> _Source data_
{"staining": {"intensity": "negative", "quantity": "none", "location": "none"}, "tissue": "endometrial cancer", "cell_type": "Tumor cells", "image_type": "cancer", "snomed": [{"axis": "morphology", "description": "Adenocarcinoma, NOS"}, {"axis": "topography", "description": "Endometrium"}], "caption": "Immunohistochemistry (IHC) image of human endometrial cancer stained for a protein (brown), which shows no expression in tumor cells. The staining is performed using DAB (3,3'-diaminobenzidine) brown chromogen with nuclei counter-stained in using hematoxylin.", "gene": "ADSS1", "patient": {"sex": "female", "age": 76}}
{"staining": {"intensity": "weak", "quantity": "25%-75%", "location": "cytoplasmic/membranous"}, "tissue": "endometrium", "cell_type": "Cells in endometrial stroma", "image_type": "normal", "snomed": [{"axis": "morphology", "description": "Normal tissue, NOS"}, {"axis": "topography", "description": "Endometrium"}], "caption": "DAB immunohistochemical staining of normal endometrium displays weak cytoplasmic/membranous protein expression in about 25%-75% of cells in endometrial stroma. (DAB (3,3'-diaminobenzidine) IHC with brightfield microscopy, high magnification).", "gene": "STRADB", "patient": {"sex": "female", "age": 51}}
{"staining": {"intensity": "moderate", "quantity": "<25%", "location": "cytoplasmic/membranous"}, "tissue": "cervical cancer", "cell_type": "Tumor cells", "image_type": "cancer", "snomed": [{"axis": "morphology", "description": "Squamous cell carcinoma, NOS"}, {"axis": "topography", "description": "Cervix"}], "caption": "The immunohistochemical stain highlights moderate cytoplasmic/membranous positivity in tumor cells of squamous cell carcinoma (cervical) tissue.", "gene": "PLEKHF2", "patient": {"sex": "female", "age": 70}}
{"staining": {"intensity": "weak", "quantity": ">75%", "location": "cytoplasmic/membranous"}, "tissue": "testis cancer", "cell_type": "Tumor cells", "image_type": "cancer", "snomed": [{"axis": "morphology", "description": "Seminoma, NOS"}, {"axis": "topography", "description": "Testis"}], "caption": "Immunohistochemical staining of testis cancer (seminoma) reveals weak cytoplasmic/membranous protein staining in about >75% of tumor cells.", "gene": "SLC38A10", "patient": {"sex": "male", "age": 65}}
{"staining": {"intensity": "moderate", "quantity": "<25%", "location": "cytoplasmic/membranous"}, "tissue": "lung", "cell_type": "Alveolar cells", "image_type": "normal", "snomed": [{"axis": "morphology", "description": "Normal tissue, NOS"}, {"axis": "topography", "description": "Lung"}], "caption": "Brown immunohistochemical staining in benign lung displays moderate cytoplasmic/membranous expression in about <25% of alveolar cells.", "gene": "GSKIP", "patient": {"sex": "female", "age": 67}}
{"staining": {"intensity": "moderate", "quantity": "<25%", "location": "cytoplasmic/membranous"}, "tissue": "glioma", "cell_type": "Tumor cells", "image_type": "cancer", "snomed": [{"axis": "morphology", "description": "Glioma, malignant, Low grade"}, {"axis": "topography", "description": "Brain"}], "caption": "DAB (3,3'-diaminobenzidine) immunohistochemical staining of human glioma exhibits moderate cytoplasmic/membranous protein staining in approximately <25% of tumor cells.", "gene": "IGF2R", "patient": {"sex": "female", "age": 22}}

> _What to produce_
Please reproduce each entry exactly as it appears.

> _Finished exercise_
{"staining": {"intensity": "negative", "quantity": "none", "location": "none"}, "tissue": "endometrial cancer", "cell_type": "Tumor cells", "image_type": "cancer", "snomed": [{"axis": "morphology", "description": "Adenocarcinoma, NOS"}, {"axis": "topography", "description": "Endometrium"}], "caption": "Immunohistochemistry (IHC) image of human endometrial cancer stained for a protein (brown), which shows no expression in tumor cells. The staining is performed using DAB (3,3'-diaminobenzidine) brown chromogen with nuclei counter-stained in using hematoxylin.", "gene": "ADSS1", "patient": {"sex": "female", "age": 76}}
{"staining": {"intensity": "weak", "quantity": "25%-75%", "location": "cytoplasmic/membranous"}, "tissue": "endometrium", "cell_type": "Cells in endometrial stroma", "image_type": "normal", "snomed": [{"axis": "morphology", "description": "Normal tissue, NOS"}, {"axis": "topography", "description": "Endometrium"}], "caption": "DAB immunohistochemical staining of normal endometrium displays weak cytoplasmic/membranous protein expression in about 25%-75% of cells in endometrial stroma. (DAB (3,3'-diaminobenzidine) IHC with brightfield microscopy, high magnification).", "gene": "STRADB", "patient": {"sex": "female", "age": 51}}
{"staining": {"intensity": "moderate", "quantity": "<25%", "location": "cytoplasmic/membranous"}, "tissue": "cervical cancer", "cell_type": "Tumor cells", "image_type": "cancer", "snomed": [{"axis": "morphology", "description": "Squamous cell carcinoma, NOS"}, {"axis": "topography", "description": "Cervix"}], "caption": "The immunohistochemical stain highlights moderate cytoplasmic/membranous positivity in tumor cells of squamous cell carcinoma (cervical) tissue.", "gene": "PLEKHF2", "patient": {"sex": "female", "age": 70}}
{"staining": {"intensity": "weak", "quantity": ">75%", "location": "cytoplasmic/membranous"}, "tissue": "testis cancer", "cell_type": "Tumor cells", "image_type": "cancer", "snomed": [{"axis": "morphology", "description": "Seminoma, NOS"}, {"axis": "topography", "description": "Testis"}], "caption": "Immunohistochemical staining of testis cancer (seminoma) reveals weak cytoplasmic/membranous protein staining in about >75% of tumor cells.", "gene": "SLC38A10", "patient": {"sex": "male", "age": 65}}
{"staining": {"intensity": "moderate", "quantity": "<25%", "location": "cytoplasmic/membranous"}, "tissue": "lung", "cell_type": "Alveolar cells", "image_type": "normal", "snomed": [{"axis": "morphology", "description": "Normal tissue, NOS"}, {"axis": "topography", "description": "Lung"}], "caption": "Brown immunohistochemical staining in benign lung displays moderate cytoplasmic/membranous expression in about <25% of alveolar cells.", "gene": "GSKIP", "patient": {"sex": "female", "age": 67}}
{"staining": {"intensity": "moderate", "quantity": "<25%", "location": "cytoplasmic/membranous"}, "tissue": "glioma", "cell_type": "Tumor cells", "image_type": "cancer", "snomed": [{"axis": "morphology", "description": "Glioma, malignant, Low grade"}, {"axis": "topography", "description": "Brain"}], "caption": "DAB (3,3'-diaminobenzidine) immunohistochemical staining of human glioma exhibits moderate cytoplasmic/membranous protein staining in approximately <25% of tumor cells.", "gene": "IGF2R", "patient": {"sex": "female", "age": 22}}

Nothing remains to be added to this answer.